Directions » Reproduce the entries below word for word, from their beginning through the line containing "title Scheduling Concepts", and leave the pictures out of your reply.
========================
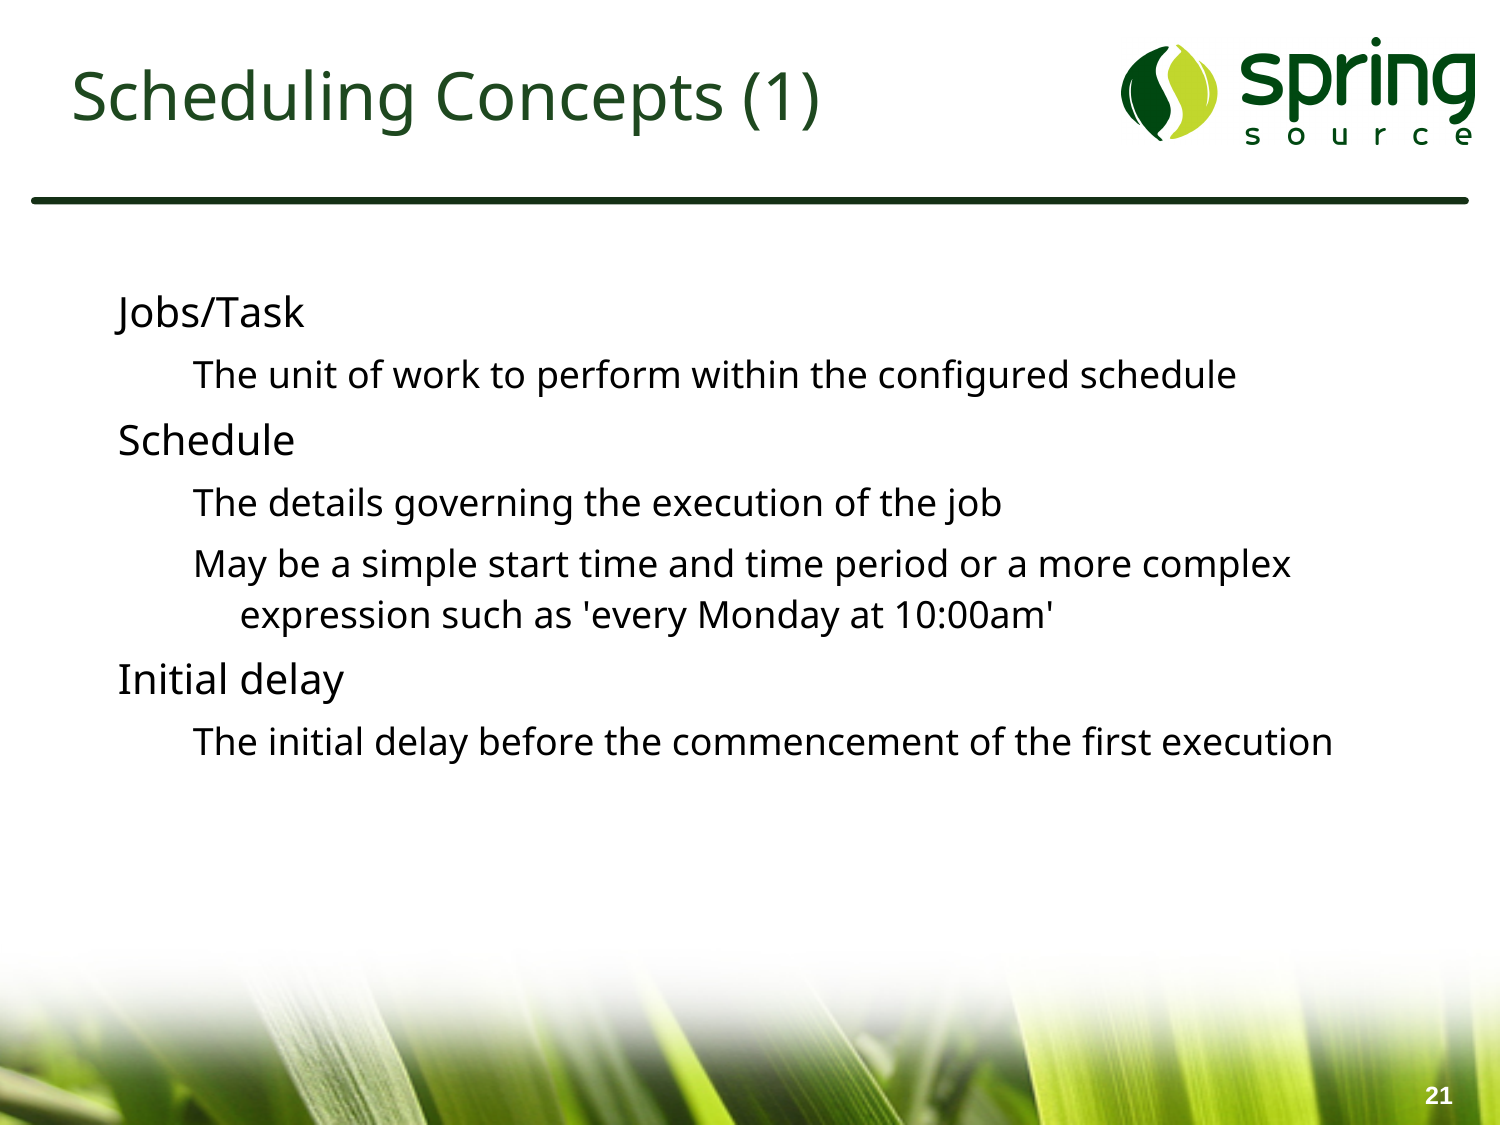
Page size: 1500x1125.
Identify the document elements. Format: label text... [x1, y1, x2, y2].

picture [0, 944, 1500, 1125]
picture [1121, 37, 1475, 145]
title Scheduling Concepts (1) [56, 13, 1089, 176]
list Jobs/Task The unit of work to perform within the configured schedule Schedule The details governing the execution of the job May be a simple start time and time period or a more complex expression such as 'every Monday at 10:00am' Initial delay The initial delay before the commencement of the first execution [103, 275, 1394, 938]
========================
Answer in full »
Page size: 1500x1125.
Identify the document elements. Format: label text... [x1, y1, x2, y2].

picture [0, 944, 1500, 1125]
picture [1121, 37, 1475, 145]
title Scheduling Concepts (1) [56, 13, 1089, 176]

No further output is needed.